НИГ разгадывает тайны. Хроника ежедневного риска (Симанчук) - страница 114

— Это точно! Еле-еле мы ее у вас из рук вынули — так вы ее стиснули! А потом я уехал. Что дальше-то было?

— Ну, мы полностью разобрались и с трубкой, и с гранатой. Ничего, в принципе, особо мудреного. Надкалиберная кумулятивная граната. В одном варианте, без трубки, — около трех килограммов, в другом — меньше двух. Начинка, как у всех кумулятивных: флегматизированный гексаген.
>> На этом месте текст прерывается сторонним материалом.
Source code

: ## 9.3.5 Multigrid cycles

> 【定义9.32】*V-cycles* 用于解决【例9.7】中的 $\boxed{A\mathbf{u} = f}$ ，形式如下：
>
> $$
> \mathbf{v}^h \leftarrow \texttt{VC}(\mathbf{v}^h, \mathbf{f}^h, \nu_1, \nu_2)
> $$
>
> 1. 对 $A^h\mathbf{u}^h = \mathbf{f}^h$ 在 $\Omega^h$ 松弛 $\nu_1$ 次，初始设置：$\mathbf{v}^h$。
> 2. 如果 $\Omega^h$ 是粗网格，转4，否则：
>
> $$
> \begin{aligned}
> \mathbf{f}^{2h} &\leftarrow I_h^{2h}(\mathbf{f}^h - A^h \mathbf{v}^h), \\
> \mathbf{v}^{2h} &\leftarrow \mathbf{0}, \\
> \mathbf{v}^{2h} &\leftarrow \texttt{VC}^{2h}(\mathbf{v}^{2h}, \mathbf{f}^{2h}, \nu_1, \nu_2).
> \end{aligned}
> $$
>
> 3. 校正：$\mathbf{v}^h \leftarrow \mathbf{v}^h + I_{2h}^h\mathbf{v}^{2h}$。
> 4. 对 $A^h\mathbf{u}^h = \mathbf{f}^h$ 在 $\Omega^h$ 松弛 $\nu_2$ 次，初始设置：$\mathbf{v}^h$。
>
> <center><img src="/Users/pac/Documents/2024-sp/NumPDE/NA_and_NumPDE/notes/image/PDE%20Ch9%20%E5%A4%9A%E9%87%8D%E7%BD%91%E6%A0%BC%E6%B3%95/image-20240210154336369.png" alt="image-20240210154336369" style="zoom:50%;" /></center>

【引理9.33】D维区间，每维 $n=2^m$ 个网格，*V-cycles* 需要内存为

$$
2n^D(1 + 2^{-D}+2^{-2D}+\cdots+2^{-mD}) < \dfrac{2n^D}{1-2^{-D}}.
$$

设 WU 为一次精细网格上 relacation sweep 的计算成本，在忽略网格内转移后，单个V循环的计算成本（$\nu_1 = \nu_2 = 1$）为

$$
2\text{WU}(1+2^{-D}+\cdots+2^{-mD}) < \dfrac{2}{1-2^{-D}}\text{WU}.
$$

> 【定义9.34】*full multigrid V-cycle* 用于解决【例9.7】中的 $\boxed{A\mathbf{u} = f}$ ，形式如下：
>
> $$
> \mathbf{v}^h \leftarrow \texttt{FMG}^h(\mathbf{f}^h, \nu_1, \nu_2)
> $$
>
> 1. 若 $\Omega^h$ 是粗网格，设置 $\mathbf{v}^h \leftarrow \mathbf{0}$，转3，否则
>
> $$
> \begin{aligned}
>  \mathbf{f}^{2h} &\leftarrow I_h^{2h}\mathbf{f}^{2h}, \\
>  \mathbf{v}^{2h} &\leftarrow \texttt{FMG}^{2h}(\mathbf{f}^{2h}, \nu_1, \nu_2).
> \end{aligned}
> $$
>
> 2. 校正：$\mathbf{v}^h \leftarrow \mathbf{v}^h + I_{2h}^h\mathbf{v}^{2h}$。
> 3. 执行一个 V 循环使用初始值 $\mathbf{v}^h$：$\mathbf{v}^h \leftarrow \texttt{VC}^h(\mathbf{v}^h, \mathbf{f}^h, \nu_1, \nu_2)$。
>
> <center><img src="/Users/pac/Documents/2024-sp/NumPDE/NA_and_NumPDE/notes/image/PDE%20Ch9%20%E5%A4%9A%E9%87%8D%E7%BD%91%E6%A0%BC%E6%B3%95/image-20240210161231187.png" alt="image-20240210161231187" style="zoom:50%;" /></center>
Коля Мещеряков хорошо управился, сделал полный разрез. Но когда до стабилизатора дошел — там листы стальные, в трубку свернутые. Ему и полосануло по ладони. Понесли мы разрез показывать Яковлеву, а Коля— в одной руке несет, а с ладони другой кровь слизывает. Так уж не задался нам этот чертов «фауст»! Хорошо, что Яковлев не заметил, а то он за любой беспорядок строго спрашивает. Вызывал он потом всех начальников отделов арткома — смотрите, мол, изучайте…

— А дальше?

— А дальше мы в действии «фауст» проверили. Здорово бьет, ничего не скажешь. Недаром в рекламных инструкциях, которые были в ящиках, говорилось, что вот, мол, новое необычное оружие, которое спасет немцев от большевистских танков…

— Ха, спасет! Спасет их только полная капитуляция и ничего больше…

— И все же есть в тех штуках кое-что заслуживающее внимания. Правда, и недочеты имеются! Недаром Главное артиллерийское управление распорядилось разработать советский образец ручного противотанкового гранатомета. И поручено это нашему Борошневу.

— А я бы тоже с удовольствием поучаствовал.

— Ничего, нас ждут не менее интересные дела.


В начале августа комиссия прибыла в тыловые подразделения шестидесятой армии. На западе непрерывно грохотала канонада — там, за Вислой, шли кровопролитные бой за сандомирский плацдарм, занятый советскими войсками, который немцы очень хотели вернуть себе.

Клюев и Салазко вышли размять ноги после долгого пути. Навстречу им, от горных отрогов, наползала гроза. Высокое, белесоватое небо с мелкими завитками облаков — точно разрывы зенитных снарядов по невидимому самолету — и сизая, оттенка махорочного дыма, огромная туча, сливающаяся своим нижним краем с горизонтом… То и дело грохотали раскаты грома.

— Как прекрасно! — вырвалось у Клюева. — Словно природа объявила войну войне: негодует, показывает свою мощь и силу.

— Здорово вы подметили, — с радостью согласился Салазко. — И каждый гром — будто орудийный выстрел. Сейчас попробую угадать калибры… О. слышите? Это явно — семьдесят шесть миллиметров… А теперь? Это же гаубица, сто двадцать два… А теперь не иначе, как двести три долбанула!

Салазко был оживлен, словно мальчишка-курсант артиллерийского училища, первый раз выехавший в лагеря и старающийся именно по-военному, по-артиллерийски воспринимать грозу, А Клюев слушал, отечески улыбаясь, и не прерывал его восторженный монолог.